Since the word offset parameter was $11 for this example, the captured frame data begins at the UDP header, assuming IP communications are used. In this example, the UDP port# used is 138. According to the RFC document that describes Internet Protocol Assigned Numbers, this port# is used for NETBIOS Datagram Service. The UDP length is 230 bytes. It was nothing of local interest, but in this example, pseudo node# E071 just happened to correspond to aphid.fnal.gov, presumably a PC. The last experiment using FMON in node0509 was done many days ago, after which the meaning of the pseudo node# changed to another node. Still, it serves here as an example. One can find the significance of the pseudo node# by looking up the entry in the IPARP table, currently based at $40E000 in all IRMs. At $40E070 we find the following ARP table entry:

0509:40E070 00A0 2491 A138 0000

0509:40E078 83E1 7BD9 0004 3A98

The port# block at $43A98 is as follows:

0509:043A98 0060 0426 0000 0015 Port# memory block is type $15.

0509:043AA0 002C 0003 0EBE 03CE

0509:043AA8 0000 0000 0000 0000

0509:043AB0 0000 0000 0000 0000

0509:043AB8 0000 0000 008A 0000 Each entry in array is port#, use count

0509:043AC0 0089 0000 0000 0000

0509:043AC8 0000 0000 0000 0000

0509:043AD0 0000 0000 0000 0000

0509:043AD8 0000 0000 0000 0000

0509:043AE0 0000 0000 0000 0000

0509:043AE8 0000 0000 0000 0000

0509:043AF0 0000 0000 0000 0000

In the port array, the port index 1 (lo 4 bits of $E071) corresponds to port 138. The IP address is 83E17BD9, or 131.225.123.217, which is aphid.fnal.gov. Looking at previous captured frames, it appears that this frame, presumably broadcast from aphid.fnal.gov, is received every 15 minutes. If this level of activity continues, this ARP table entry will not time out.
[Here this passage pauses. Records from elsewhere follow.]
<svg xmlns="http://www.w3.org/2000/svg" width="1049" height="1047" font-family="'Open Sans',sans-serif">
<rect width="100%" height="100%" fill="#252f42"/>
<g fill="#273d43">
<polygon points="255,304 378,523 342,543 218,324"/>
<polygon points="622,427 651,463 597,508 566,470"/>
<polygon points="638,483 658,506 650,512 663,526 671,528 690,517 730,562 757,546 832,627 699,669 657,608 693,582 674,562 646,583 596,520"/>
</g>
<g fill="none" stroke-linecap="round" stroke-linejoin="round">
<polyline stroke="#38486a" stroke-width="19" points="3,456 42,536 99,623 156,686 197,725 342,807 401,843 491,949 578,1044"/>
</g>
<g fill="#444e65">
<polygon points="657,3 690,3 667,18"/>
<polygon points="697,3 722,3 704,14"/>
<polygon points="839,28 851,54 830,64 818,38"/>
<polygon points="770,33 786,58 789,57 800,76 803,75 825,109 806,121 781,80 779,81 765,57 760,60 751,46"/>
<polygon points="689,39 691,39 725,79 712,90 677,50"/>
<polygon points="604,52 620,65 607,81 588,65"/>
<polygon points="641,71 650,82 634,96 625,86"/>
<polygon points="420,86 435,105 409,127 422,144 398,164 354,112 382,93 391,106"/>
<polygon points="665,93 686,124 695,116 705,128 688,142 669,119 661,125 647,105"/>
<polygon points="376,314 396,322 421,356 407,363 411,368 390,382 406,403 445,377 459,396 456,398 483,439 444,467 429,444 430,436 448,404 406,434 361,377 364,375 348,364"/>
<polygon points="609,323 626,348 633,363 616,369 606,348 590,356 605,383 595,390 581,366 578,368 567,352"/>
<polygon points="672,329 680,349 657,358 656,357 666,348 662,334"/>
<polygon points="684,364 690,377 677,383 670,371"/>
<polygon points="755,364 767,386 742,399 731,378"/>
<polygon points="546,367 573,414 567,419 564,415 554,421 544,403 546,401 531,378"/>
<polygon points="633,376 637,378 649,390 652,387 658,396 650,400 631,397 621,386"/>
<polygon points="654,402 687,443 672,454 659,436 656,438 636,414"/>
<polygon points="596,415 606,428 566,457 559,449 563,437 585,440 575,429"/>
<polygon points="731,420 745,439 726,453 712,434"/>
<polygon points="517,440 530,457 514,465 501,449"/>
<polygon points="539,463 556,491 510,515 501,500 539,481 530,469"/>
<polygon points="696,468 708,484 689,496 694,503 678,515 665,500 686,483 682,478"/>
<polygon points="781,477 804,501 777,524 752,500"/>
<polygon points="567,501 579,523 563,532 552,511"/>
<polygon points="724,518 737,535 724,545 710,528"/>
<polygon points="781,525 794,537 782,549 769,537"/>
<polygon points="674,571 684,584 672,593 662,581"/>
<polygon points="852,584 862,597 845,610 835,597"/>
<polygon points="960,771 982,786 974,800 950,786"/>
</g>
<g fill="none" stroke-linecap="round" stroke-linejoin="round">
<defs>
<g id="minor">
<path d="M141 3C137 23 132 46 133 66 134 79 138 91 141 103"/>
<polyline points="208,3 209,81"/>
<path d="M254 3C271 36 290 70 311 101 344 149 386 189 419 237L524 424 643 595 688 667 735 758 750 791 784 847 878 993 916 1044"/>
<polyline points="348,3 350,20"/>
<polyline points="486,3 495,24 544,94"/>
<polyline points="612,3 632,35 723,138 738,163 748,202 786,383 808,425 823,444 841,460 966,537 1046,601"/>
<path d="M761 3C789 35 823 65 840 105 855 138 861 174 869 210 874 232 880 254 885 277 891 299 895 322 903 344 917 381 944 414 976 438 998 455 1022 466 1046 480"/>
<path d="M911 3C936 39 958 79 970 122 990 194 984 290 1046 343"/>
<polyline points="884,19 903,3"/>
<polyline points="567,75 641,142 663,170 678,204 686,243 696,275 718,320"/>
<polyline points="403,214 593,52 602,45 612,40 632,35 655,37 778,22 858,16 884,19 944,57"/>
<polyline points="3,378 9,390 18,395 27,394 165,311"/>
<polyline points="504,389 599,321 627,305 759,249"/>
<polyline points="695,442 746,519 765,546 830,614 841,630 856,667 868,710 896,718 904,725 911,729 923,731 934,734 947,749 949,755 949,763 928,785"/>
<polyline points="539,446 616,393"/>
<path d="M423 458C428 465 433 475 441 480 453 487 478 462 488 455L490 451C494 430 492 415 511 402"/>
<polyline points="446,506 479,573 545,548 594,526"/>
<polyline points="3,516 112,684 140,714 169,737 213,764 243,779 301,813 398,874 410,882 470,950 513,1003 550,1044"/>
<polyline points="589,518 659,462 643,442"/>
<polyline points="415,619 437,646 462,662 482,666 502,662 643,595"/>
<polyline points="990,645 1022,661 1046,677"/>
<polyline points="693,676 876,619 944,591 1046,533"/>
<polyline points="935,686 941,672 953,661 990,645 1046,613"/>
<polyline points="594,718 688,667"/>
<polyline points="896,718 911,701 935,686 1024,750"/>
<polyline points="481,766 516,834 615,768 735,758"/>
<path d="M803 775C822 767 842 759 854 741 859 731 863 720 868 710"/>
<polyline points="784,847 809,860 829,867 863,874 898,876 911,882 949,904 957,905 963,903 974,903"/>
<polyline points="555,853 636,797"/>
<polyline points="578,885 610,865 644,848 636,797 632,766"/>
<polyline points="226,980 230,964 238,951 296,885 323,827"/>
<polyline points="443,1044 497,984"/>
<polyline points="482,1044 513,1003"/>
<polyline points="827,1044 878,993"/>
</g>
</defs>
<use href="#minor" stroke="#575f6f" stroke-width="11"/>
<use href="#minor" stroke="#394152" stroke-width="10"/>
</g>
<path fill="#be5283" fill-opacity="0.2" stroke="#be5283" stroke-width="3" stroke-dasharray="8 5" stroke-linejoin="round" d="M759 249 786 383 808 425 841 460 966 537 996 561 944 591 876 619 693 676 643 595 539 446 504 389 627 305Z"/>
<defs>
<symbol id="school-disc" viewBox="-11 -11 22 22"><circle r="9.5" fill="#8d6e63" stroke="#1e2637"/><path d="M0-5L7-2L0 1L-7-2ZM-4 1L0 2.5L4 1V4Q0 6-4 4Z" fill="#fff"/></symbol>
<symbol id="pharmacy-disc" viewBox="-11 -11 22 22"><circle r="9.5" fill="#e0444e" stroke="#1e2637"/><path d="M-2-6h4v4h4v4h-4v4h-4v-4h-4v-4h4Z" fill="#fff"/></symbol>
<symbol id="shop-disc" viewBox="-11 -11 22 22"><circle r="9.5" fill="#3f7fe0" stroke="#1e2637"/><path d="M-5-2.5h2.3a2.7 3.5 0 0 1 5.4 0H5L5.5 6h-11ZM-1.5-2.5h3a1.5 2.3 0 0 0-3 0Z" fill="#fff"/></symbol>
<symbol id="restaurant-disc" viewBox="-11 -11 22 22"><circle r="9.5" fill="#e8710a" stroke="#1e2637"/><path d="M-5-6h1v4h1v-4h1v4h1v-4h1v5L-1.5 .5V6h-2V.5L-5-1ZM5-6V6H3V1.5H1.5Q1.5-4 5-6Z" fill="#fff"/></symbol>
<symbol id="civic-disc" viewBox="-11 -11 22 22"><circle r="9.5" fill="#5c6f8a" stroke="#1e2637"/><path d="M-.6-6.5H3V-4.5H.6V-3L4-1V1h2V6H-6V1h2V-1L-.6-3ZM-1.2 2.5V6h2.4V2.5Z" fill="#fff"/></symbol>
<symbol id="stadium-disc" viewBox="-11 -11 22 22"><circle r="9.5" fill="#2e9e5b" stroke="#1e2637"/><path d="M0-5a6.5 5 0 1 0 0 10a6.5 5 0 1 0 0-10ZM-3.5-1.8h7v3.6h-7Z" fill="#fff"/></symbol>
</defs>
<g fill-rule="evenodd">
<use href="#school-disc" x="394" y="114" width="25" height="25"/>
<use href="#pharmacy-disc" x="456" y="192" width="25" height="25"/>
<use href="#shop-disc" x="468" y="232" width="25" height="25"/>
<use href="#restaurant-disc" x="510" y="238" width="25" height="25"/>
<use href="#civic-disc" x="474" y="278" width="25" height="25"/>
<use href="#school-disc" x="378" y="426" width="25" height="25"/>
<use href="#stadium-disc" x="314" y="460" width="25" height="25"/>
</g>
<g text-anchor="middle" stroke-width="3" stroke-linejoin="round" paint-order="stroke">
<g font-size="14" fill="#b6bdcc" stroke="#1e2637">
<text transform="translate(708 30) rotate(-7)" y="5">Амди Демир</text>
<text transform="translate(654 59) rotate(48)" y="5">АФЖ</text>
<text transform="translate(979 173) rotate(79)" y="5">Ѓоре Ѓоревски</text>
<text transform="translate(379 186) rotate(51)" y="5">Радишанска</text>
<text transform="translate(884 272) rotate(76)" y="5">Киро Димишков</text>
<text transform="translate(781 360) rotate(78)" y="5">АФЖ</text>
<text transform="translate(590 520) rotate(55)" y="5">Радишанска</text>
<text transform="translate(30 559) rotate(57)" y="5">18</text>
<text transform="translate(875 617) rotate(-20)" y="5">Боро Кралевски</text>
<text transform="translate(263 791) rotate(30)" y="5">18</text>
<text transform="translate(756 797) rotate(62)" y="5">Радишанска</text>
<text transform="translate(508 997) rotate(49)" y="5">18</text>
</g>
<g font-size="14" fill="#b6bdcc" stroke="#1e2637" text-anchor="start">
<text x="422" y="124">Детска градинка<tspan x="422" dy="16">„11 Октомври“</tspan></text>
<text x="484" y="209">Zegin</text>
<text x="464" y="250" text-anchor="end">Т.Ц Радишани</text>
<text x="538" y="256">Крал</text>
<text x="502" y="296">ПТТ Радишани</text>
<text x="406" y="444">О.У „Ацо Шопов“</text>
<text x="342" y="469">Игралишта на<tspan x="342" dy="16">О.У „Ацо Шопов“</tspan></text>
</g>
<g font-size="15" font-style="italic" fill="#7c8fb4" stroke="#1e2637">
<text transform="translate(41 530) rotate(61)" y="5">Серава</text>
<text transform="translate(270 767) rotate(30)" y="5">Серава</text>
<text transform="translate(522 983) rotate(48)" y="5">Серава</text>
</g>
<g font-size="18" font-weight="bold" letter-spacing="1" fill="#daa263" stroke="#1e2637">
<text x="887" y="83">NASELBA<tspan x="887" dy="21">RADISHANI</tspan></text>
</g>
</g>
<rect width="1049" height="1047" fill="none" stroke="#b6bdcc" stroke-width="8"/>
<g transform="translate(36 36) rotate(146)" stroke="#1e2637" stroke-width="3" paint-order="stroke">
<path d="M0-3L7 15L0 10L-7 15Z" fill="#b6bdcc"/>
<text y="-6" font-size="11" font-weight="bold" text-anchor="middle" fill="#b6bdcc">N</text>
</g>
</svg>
Duplicate frame diagnostics are shown on the second "page" of the first memory display. The two values of 000E followed by 0000 indicate that the recent time-stamp values and corresponding identification field values from the IP header. (The 000E values are indexes into the arrays of time-stamp and identification field values.) The fourth word of 0000 indicates that no duplicate frames received from the target node were tallied during the time since the capture enable bit was last set to 1. The time-stamp array is a byte array starting on the third line; the identification field value array begins on the fifth line.